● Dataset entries
-------

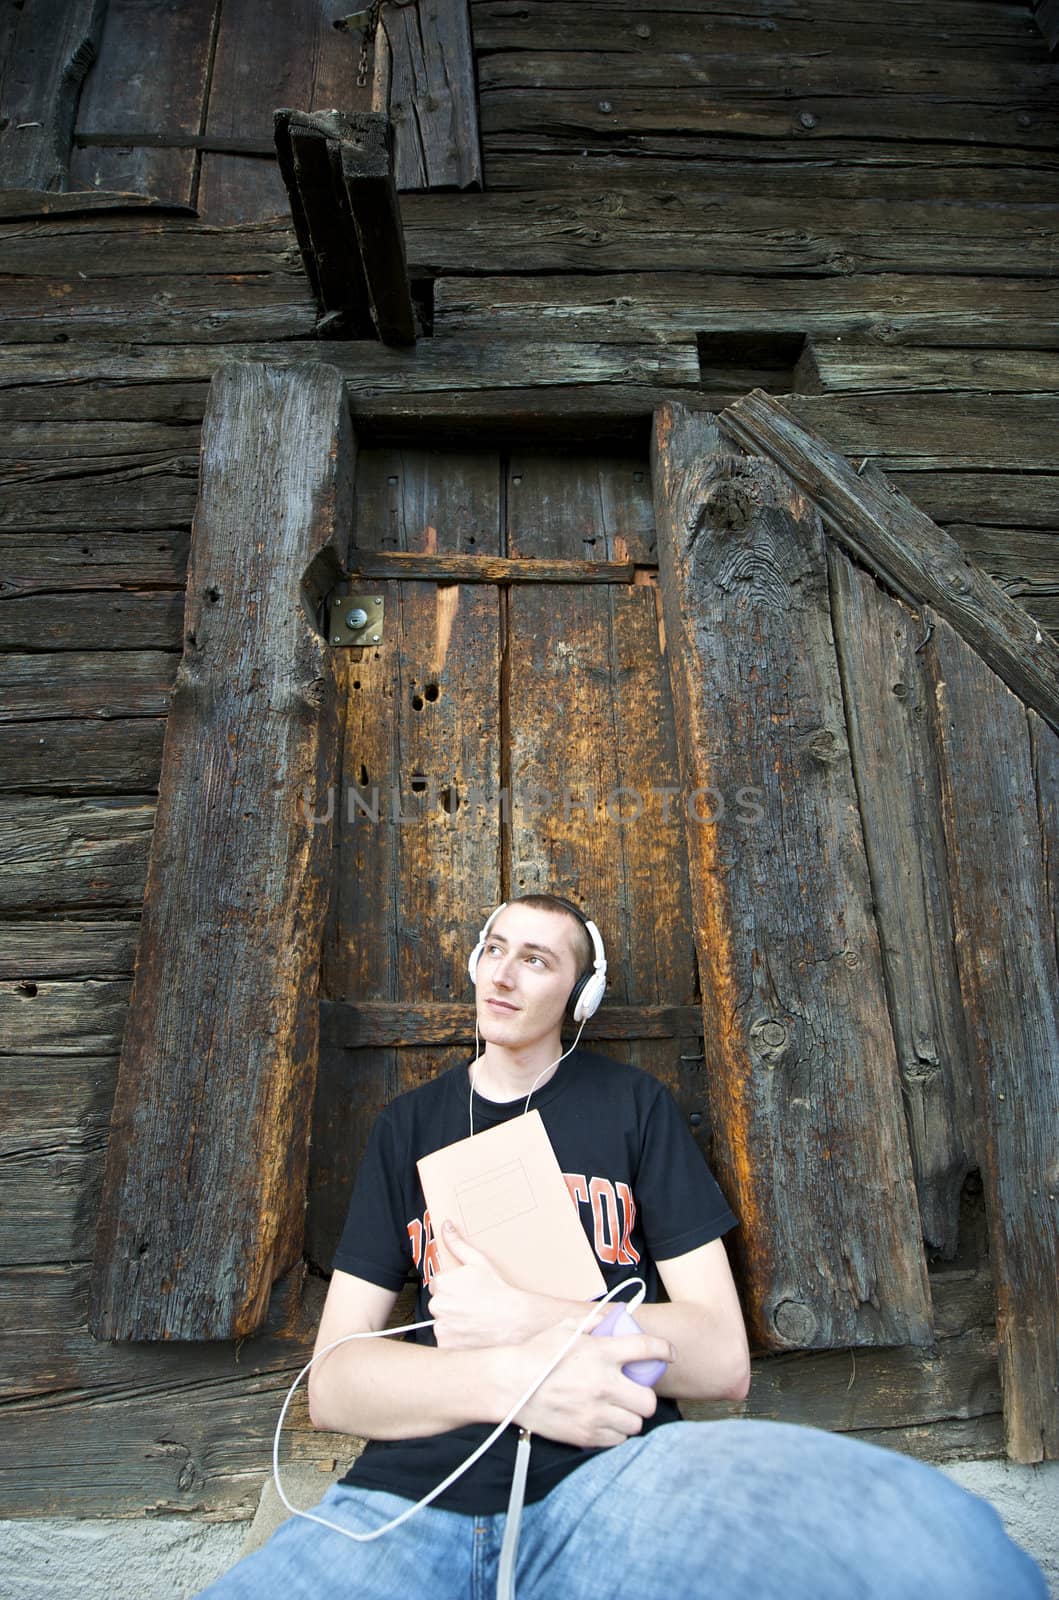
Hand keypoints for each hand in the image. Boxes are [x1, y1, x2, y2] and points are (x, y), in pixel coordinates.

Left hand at [428, 1221, 542, 1348]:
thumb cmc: (497, 1289)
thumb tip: (445, 1226)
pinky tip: (470, 1330)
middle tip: (471, 1304)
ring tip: (472, 1318)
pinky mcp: (446, 1343)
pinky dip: (454, 1337)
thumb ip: (457, 1244)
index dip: (453, 1286)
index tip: (467, 1290)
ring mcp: (441, 1326)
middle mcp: (437, 1304)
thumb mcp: (478, 1262)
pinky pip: (445, 1339)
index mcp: (441, 1282)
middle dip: (451, 1303)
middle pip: (438, 1302)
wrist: (513, 1319)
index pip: (437, 1284)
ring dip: (452, 1320)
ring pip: (441, 1321)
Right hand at [509, 1321, 674, 1449]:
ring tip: (619, 1409)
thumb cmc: (536, 1354)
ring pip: (635, 1424)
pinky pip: (617, 1440)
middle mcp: (603, 1384)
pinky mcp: (585, 1435)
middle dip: (645, 1396)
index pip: (647, 1349)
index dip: (665, 1350)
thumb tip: (614, 1319)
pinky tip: (604, 1421)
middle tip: (635, 1392)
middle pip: (648, 1400)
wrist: (508, 1385)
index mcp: (601, 1353)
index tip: (669, 1354)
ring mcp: (595, 1413)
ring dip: (631, 1416)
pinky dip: (615, 1433)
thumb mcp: (565, 1328)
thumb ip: (594, 1323)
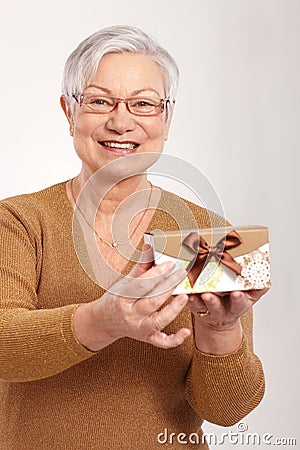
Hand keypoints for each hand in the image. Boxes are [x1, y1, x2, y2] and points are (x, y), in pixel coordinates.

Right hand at [73, 245, 190, 350]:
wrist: (103, 323)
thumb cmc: (115, 299)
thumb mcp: (123, 282)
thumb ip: (140, 267)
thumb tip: (150, 246)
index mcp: (121, 298)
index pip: (141, 285)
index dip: (156, 274)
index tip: (170, 264)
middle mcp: (130, 315)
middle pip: (151, 302)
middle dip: (168, 287)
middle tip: (182, 274)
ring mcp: (139, 329)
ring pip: (157, 322)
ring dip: (172, 310)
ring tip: (184, 297)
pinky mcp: (146, 338)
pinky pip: (161, 342)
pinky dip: (175, 339)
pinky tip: (186, 332)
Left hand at [187, 289, 268, 353]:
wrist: (220, 319)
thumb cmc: (234, 301)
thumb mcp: (250, 297)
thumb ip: (258, 289)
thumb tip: (266, 278)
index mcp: (236, 305)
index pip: (239, 303)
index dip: (238, 299)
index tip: (237, 293)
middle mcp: (220, 309)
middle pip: (216, 306)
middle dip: (213, 301)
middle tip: (208, 295)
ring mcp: (206, 309)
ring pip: (200, 305)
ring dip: (195, 299)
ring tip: (191, 293)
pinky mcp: (194, 307)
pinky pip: (188, 303)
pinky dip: (184, 298)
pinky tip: (181, 292)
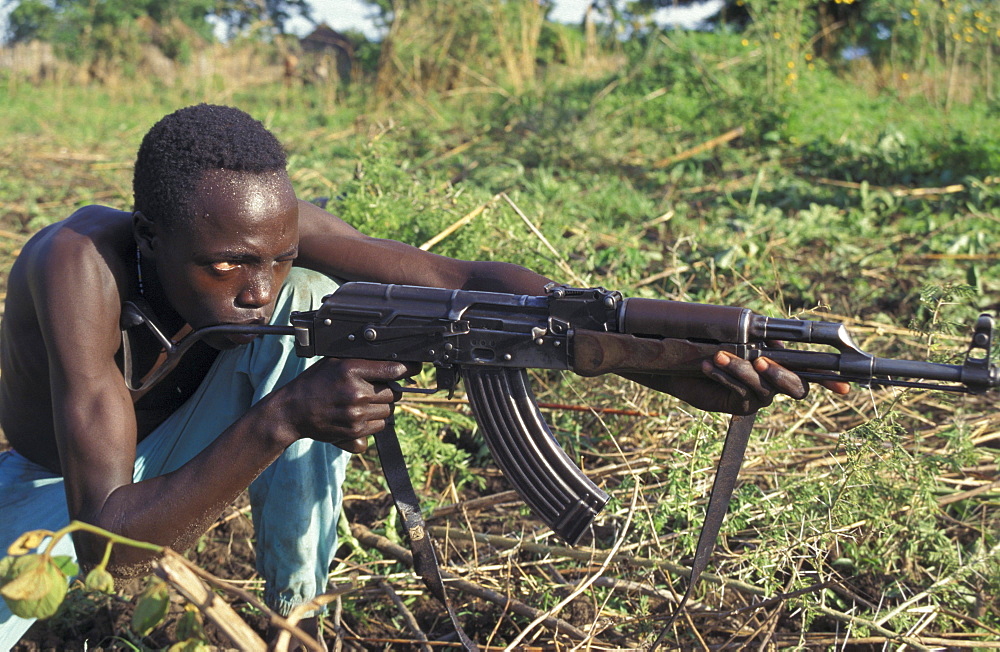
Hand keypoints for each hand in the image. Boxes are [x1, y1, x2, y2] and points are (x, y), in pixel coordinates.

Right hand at [274, 358, 420, 452]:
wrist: (293, 410)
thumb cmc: (315, 383)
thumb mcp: (336, 363)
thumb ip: (364, 361)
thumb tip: (395, 362)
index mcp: (352, 370)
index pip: (394, 369)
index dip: (409, 368)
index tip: (416, 368)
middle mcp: (356, 392)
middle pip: (394, 393)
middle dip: (388, 390)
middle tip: (372, 388)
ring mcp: (356, 414)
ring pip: (389, 411)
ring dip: (382, 407)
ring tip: (362, 402)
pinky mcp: (355, 431)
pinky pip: (380, 426)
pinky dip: (375, 421)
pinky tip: (359, 415)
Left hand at [657, 351, 848, 415]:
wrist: (682, 363)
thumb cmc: (713, 344)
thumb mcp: (739, 336)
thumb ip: (762, 339)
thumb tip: (777, 345)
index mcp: (782, 363)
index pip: (811, 372)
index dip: (830, 380)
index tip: (844, 386)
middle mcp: (777, 383)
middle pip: (796, 386)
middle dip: (779, 373)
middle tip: (760, 360)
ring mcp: (762, 397)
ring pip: (763, 387)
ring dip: (740, 369)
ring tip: (717, 355)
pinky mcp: (743, 406)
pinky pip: (741, 393)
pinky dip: (725, 377)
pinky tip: (708, 367)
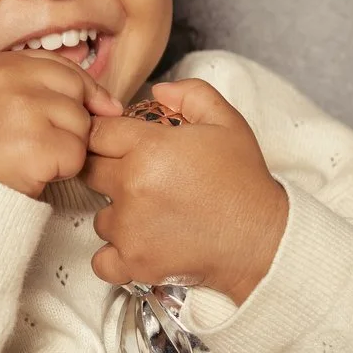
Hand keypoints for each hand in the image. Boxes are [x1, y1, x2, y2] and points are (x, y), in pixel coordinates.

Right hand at [0, 50, 120, 196]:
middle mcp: (8, 79)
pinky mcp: (36, 144)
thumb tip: (111, 104)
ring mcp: (22, 110)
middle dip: (71, 121)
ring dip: (66, 147)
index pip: (60, 66)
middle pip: (76, 91)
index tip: (87, 110)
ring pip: (80, 124)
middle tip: (42, 143)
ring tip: (30, 158)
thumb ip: (42, 91)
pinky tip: (32, 172)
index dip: (79, 90)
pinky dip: (62, 170)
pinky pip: (76, 154)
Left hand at [84, 78, 288, 299]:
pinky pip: (101, 259)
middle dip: (108, 170)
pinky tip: (140, 244)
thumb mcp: (227, 122)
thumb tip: (158, 90)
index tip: (119, 145)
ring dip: (117, 214)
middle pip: (89, 170)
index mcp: (149, 147)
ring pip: (99, 215)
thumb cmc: (244, 182)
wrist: (263, 239)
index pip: (97, 132)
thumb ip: (191, 94)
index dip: (105, 136)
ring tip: (153, 214)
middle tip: (139, 177)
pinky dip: (116, 255)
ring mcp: (130, 228)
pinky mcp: (133, 262)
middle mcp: (132, 185)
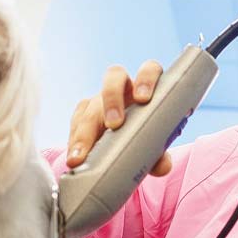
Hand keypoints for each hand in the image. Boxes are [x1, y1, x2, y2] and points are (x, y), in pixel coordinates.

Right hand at [66, 60, 171, 175]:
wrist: (129, 143)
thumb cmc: (148, 138)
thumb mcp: (156, 147)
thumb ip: (160, 156)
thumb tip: (162, 167)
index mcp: (147, 90)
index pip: (149, 71)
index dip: (146, 80)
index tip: (144, 98)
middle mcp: (123, 89)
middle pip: (114, 78)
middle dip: (112, 100)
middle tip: (114, 125)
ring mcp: (101, 99)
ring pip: (90, 104)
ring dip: (85, 130)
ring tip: (80, 156)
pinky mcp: (84, 113)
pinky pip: (76, 121)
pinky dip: (75, 140)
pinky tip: (75, 156)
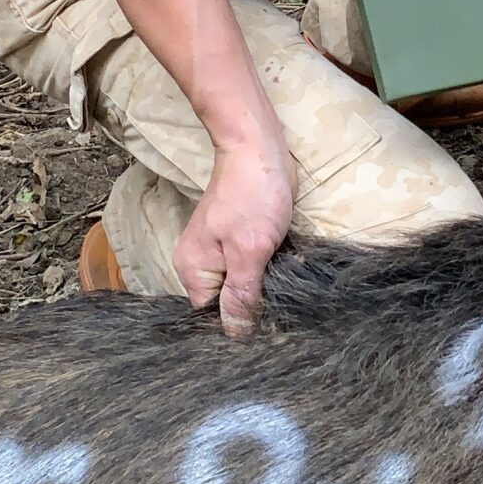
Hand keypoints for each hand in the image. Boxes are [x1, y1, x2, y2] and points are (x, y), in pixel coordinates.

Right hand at [174, 123, 296, 338]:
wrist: (257, 148)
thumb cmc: (253, 196)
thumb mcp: (250, 251)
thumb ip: (242, 295)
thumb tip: (236, 335)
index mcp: (194, 270)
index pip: (213, 316)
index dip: (239, 321)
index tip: (269, 322)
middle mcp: (201, 265)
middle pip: (227, 302)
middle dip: (255, 302)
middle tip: (284, 300)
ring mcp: (219, 251)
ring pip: (242, 285)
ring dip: (265, 284)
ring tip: (288, 280)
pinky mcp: (239, 240)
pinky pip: (251, 267)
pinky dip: (268, 267)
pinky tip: (286, 264)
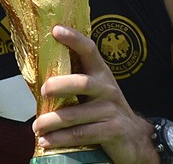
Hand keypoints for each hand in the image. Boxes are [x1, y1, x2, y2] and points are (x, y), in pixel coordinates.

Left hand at [32, 25, 154, 163]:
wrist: (135, 138)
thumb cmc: (105, 111)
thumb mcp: (94, 93)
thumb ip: (73, 83)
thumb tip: (38, 78)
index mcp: (101, 74)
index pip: (90, 50)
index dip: (74, 39)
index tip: (56, 30)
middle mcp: (107, 89)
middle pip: (82, 83)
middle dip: (60, 85)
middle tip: (43, 90)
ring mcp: (111, 110)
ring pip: (76, 115)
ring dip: (52, 121)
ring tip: (36, 127)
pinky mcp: (112, 131)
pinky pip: (81, 134)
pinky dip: (60, 139)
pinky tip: (46, 141)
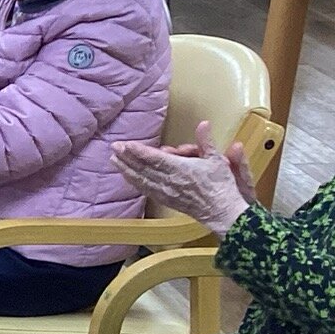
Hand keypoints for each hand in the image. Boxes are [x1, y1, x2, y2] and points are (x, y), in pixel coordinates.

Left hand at [112, 120, 256, 236]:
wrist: (220, 211)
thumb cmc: (220, 184)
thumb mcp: (216, 159)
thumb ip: (206, 141)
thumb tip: (203, 123)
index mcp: (180, 169)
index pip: (154, 158)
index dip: (139, 151)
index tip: (125, 144)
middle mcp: (169, 181)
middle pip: (143, 168)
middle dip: (126, 157)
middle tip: (113, 147)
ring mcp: (165, 192)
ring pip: (141, 179)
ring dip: (126, 169)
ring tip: (114, 160)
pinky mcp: (165, 199)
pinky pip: (145, 189)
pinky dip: (134, 182)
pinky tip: (127, 176)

-------

● Activity
Give back exactly the lines above that run from the one with "pinky pip: (445, 1339)" to the one with "pinky tip: (181, 292)", including both, with the pictures left out.

● Task result
pinky pip: (445, 1339)
index mcp: (441, 1282)
middle dip: (451, 1303)
middle pip: (438, 1302)
wrist: (513, 1319)
index pip: (437, 1284)
ring dip: (452, 1320)
ring pip: (441, 1321)
Right hand at [509, 1321, 674, 1449]:
ring tip: (619, 1409)
thumb cmc: (536, 1354)
ring pip: (635, 1424)
pinky pip: (617, 1440)
middle mcp: (603, 1384)
pinky mcp: (585, 1435)
middle dip: (645, 1396)
index pip: (647, 1349)
index dip: (665, 1350)
thumb tip: (614, 1319)
pinky tip: (604, 1421)
middle tip: (635, 1392)
middle pip: (648, 1400)
wrist: (508, 1385)
index mcp: (601, 1353)
index tip: (669, 1354)
ring mcp: (595, 1413)
ring dip: (631, 1416)
pinky dip: (615, 1433)
thumb mcp: (565, 1328)
thumb ip: (594, 1323)
Hand keypoints for each hand in the image. Boxes are [x1, y1, x2, y2] and points are (x, y), in pixel coordinates.

Right hand at [73, 245, 190, 350]:
wrist: (103, 323)
thumb cmc: (115, 299)
thumb mcp: (123, 282)
thumb ip: (140, 267)
thumb tip: (150, 246)
index mcp: (121, 298)
index pip: (141, 285)
index dip: (156, 274)
index tip: (170, 264)
middle mcp: (130, 315)
middle pip: (151, 302)
middle dip: (168, 287)
middle tip: (182, 274)
ring mcp: (139, 329)
ring pip: (157, 322)
ring dip: (172, 310)
ring tip: (184, 297)
pinky mcp: (146, 338)
pinky pip: (161, 342)
pinky dip: (175, 339)
pinky tip: (186, 332)
Left hand at [187, 289, 268, 353]:
wrist: (220, 319)
thumb cmc: (234, 301)
thumb mcp: (250, 297)
thumb ip: (258, 289)
thumb tip: (266, 278)
index mcp: (236, 305)
index pip: (239, 303)
index dip: (238, 299)
index tip: (237, 293)
middle mcp: (220, 309)
middle pip: (216, 306)
middle dip: (213, 301)
middle tip: (208, 295)
ring mcp: (206, 309)
ring pip: (200, 305)
ring dip: (195, 299)
ring tip: (191, 293)
pinky mcp: (194, 307)
pinky pip: (188, 303)
pinky dip: (184, 298)
pinky tip: (181, 292)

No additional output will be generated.